** PROVIDED MATERIAL follows **

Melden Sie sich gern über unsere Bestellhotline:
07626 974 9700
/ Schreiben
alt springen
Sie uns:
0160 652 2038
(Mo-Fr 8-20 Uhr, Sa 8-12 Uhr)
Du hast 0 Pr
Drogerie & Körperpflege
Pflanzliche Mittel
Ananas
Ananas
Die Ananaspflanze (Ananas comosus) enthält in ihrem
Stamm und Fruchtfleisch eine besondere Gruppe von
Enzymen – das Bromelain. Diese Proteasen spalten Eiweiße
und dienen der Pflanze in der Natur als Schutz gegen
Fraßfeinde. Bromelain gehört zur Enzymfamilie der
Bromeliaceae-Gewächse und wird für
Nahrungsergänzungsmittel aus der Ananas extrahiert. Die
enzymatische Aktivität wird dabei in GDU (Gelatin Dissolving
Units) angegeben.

** End of PROVIDED MATERIAL **
** PROVIDED MATERIAL follows **

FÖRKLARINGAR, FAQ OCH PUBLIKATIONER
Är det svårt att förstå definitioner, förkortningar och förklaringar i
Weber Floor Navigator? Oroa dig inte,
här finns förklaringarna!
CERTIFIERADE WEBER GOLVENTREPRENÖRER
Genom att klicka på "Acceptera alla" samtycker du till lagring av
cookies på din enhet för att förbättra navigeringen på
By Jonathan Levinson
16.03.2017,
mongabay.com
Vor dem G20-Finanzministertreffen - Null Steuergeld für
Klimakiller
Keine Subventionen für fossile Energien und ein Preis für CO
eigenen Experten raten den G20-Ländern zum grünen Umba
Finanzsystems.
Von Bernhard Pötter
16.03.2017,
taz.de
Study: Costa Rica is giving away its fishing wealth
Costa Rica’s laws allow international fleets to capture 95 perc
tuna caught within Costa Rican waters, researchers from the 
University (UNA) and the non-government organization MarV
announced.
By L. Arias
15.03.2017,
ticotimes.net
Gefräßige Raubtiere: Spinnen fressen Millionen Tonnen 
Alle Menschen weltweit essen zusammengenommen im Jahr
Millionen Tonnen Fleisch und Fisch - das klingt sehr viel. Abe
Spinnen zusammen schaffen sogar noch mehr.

** End of PROVIDED MATERIAL **
** PROVIDED MATERIAL follows **

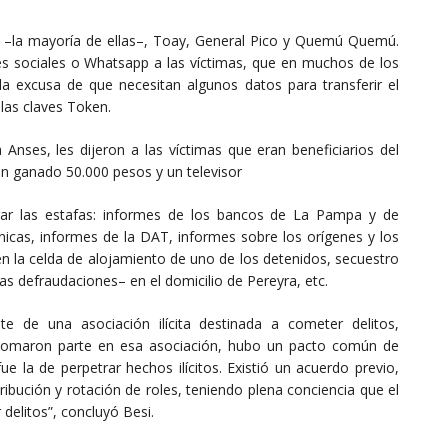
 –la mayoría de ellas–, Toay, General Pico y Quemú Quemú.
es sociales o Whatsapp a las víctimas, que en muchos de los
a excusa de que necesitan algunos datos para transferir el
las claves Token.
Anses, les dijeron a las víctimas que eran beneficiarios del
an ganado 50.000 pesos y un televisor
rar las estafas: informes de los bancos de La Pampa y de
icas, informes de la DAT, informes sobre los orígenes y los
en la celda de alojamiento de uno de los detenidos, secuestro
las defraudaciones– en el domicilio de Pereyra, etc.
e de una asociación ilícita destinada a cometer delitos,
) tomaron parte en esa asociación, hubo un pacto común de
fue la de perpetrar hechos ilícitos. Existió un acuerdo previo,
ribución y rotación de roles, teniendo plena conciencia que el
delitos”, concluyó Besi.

** End of PROVIDED MATERIAL **

TASK TO CARRY OUT:
Which lines of the records hold the string "víctimas"? Copy each one.

EXERCISE SOLUTION:
es sociales o Whatsapp a las víctimas, que en muchos de los
Anses, les dijeron a las víctimas que eran beneficiarios del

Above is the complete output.